#### Brief:
The response must be a precise copy of the records that follow.

(Records for this exercise begins)

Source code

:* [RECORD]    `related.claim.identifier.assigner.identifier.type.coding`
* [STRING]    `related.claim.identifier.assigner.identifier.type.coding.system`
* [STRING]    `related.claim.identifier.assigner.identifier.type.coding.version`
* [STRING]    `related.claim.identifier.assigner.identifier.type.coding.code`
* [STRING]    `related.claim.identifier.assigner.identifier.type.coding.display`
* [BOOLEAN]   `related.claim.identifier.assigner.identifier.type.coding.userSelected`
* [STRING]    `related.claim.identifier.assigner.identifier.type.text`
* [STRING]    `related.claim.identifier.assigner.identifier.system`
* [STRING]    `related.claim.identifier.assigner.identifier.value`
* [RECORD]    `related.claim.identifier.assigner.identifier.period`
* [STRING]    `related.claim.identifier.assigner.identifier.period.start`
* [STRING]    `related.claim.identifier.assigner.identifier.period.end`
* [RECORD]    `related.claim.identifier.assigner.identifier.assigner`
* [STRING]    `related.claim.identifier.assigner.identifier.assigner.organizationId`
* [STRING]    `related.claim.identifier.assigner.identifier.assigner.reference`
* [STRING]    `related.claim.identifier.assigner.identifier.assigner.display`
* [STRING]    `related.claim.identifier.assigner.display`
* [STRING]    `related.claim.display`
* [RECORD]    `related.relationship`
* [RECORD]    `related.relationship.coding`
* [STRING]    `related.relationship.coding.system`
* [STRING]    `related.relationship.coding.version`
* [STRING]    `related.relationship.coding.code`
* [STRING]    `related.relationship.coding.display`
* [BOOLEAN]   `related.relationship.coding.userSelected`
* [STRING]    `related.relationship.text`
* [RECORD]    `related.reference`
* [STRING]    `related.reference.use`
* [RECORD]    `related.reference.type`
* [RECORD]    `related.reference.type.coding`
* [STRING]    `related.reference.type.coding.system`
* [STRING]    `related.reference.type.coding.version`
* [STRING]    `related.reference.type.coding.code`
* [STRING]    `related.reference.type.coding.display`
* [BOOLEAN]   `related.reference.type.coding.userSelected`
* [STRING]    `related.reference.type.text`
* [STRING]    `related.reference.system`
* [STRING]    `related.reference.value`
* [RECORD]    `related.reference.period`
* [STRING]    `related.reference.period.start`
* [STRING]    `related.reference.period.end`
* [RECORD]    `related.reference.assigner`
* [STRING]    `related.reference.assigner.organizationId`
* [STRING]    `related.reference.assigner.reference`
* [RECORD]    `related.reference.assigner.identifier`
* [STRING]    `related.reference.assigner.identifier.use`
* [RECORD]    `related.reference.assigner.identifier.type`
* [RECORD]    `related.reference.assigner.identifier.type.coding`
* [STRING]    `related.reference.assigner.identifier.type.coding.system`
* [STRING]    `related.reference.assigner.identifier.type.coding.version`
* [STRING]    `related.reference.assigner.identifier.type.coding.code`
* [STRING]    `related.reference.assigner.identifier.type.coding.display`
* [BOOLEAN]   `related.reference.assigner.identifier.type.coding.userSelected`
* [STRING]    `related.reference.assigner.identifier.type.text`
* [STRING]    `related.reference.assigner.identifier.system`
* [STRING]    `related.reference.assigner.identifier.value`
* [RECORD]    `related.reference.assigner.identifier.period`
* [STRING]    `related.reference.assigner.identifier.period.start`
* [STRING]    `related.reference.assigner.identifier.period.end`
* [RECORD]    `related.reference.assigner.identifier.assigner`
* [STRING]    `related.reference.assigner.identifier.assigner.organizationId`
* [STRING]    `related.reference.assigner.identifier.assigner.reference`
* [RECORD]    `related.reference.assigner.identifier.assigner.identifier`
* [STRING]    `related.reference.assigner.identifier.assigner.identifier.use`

(Records for this exercise ends)

#### Response box:
Source code

:* [RECORD]    `related.claim.identifier.assigner.identifier.type.coding`
* [STRING]    `related.claim.identifier.assigner.identifier.type.coding.system`
* [STRING]    `related.claim.identifier.assigner.identifier.type.coding.version`
* [STRING]    `related.claim.identifier.assigner.identifier.type.coding.code`
* [STRING]    `related.claim.identifier.assigner.identifier.type.coding.display`
* [BOOLEAN]   `related.claim.identifier.assigner.identifier.type.coding.userSelected`
* [STRING]    `related.claim.identifier.assigner.identifier.type.text`
* [STRING]    `related.claim.identifier.assigner.identifier.system`
* [STRING]    `related.claim.identifier.assigner.identifier.value`
* [RECORD]    `related.claim.identifier.assigner.identifier.period`
* [STRING]    `related.claim.identifier.assigner.identifier.period.start`
* [STRING]    `related.claim.identifier.assigner.identifier.period.end`
* [RECORD]    `related.claim.identifier.assigner.identifier.assigner`
* [STRING]    `related.claim.identifier.assigner.identifier.assigner.organizationId`
* [STRING]    `related.claim.identifier.assigner.identifier.assigner.reference`
* [STRING]    `related.claim.identifier.assigner.identifier.assigner.display`
* [STRING]    `related.claim.identifier.assigner.display`
* [STRING]    `related.claim.display`
* [RECORD]    `related.relationship`
* [RECORD]    `related.relationship.coding`
* [STRING]    `related.relationship.coding.system`
* [STRING]    `related.relationship.coding.version`
* [STRING]    `related.relationship.coding.code`
* [STRING]    `related.relationship.coding.display`
* [BOOLEAN]   `related.relationship.coding.userSelected`
* [STRING]    `related.relationship.text`
* [RECORD]    `related.reference`
* [STRING]    `related.reference.use`
* [RECORD]    `related.reference.type`
* [RECORD]    `related.reference.type.coding`
* [STRING]    `related.reference.type.coding.system`
* [STRING]    `related.reference.type.coding.version`
* [STRING]    `related.reference.type.coding.code`
* [STRING]    `related.reference.type.coding.display`
* [BOOLEAN]   `related.reference.type.coding.userSelected`
* [STRING]    `related.reference.type.text`
* [STRING]    `related.reference.system`
* [STRING]    `related.reference.value`
* [RECORD]    `related.reference.period`
* [STRING]    `related.reference.period.start`
* [STRING]    `related.reference.period.end`
* [RECORD]    `related.reference.assigner`
* [STRING]    `related.reference.assigner.organizationId`
* [STRING]    `related.reference.assigner.reference`
* [RECORD]    `related.reference.assigner.identifier`
* [STRING]    `related.reference.assigner.identifier.use`
* [RECORD]    `related.reference.assigner.identifier.type`
* [RECORD]    `related.reference.assigner.identifier.type.coding`
* [STRING]    `related.reference.assigner.identifier.type.coding.system`
* [STRING]    `related.reference.assigner.identifier.type.coding.version`
* [STRING]    `related.reference.assigner.identifier.type.coding.code`
* [STRING]    `related.reference.assigner.identifier.type.coding.display`
* [BOOLEAN]   `related.reference.assigner.identifier.type.coding.userSelected`
* [STRING]    `related.reference.assigner.identifier.type.text`
* [STRING]    `related.reference.assigner.identifier.system`
* [STRING]    `related.reference.assigner.identifier.value`
* [RECORD]    `related.reference.assigner.identifier.period`
* [STRING]    `related.reference.assigner.identifier.period.start`
* [STRING]    `related.reference.assigner.identifier.period.end`
* [RECORD]    `related.reference.assigner.identifier.assigner`
* [STRING]    `related.reference.assigner.identifier.assigner.organizationId`
* [STRING]    `related.reference.assigner.identifier.assigner.reference`
* [RECORD]    `related.reference.assigner.identifier.assigner.identifier`
* [STRING]    `related.reference.assigner.identifier.assigner.identifier.use`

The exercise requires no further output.